§ **DATA BELOW**
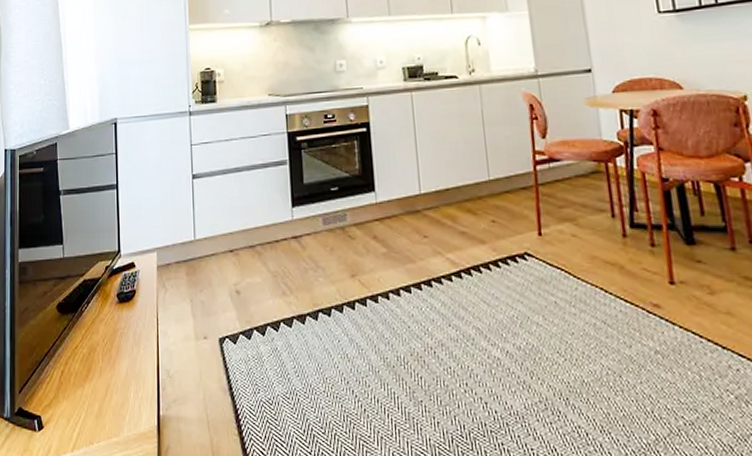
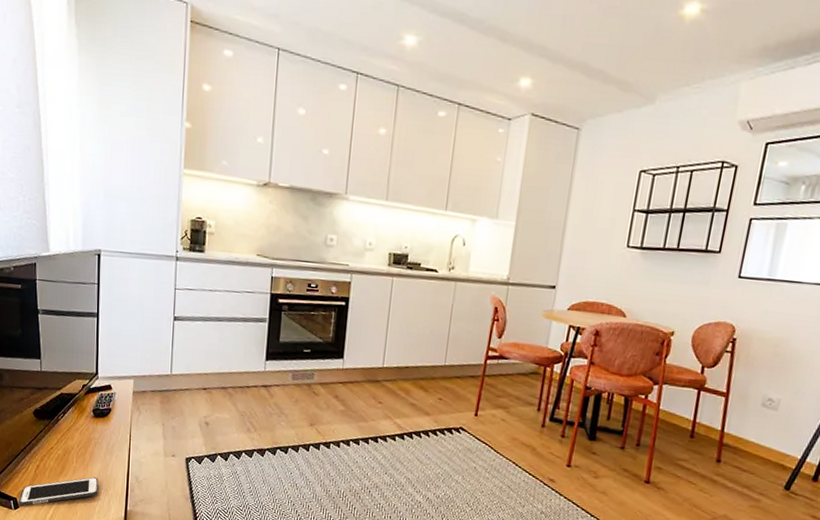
cell phone: none [43,377,127,425] -> present [19,477,99,506]

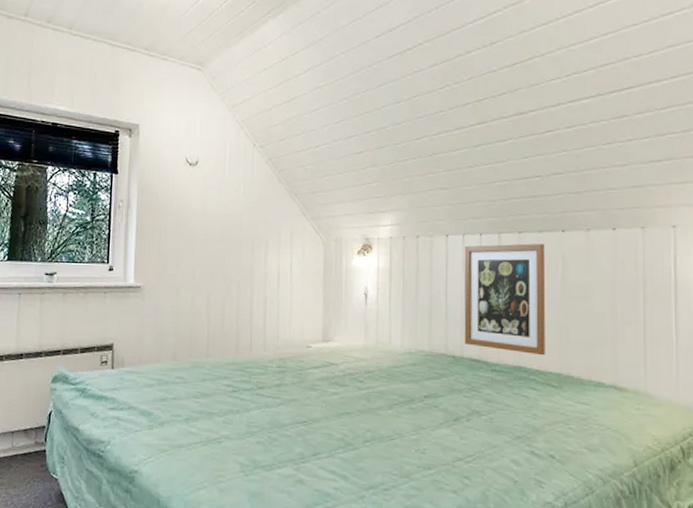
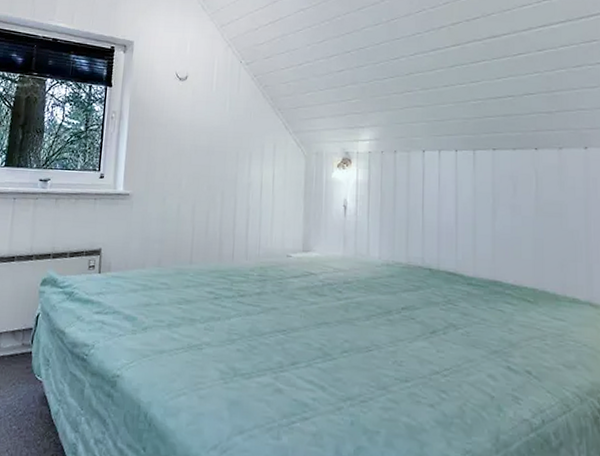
wall art: present [464,243,546,356] -> none [440,160,520,271]

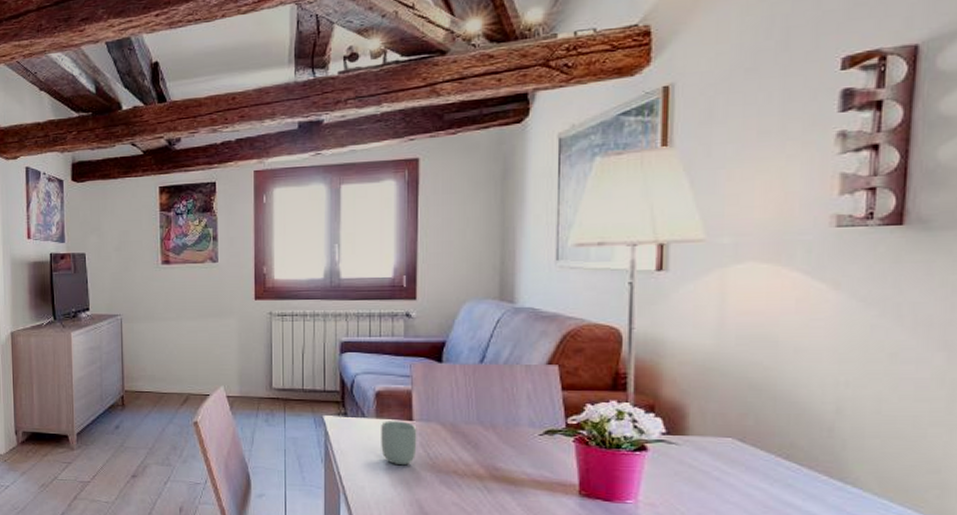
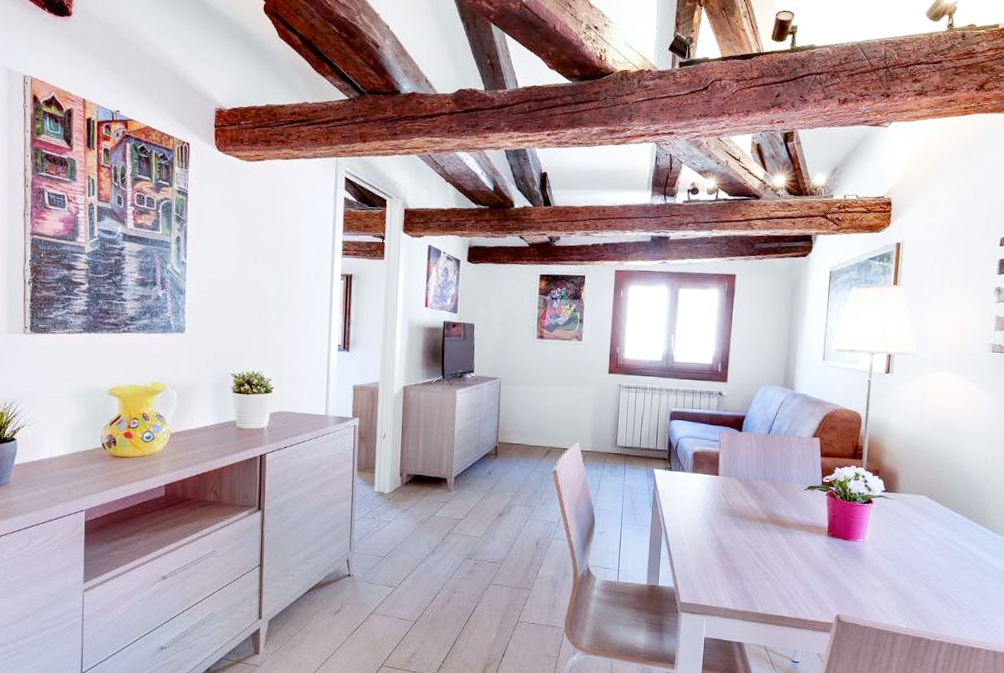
cup: present [381,421,417,465] -> none [694,475,721,510]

§ **ACTION ITEM**
In transcribing the listing, keep each word as it is and drop the pictures.

§ **WRITTEN RESPONSE**
cell phone: none [43,377,127,425] -> present [19,477,99,506]

wall art: present [464,243,546,356] -> none [440,160,520,271]

cup: present [381,421,417,465] -> none [694,475,721,510]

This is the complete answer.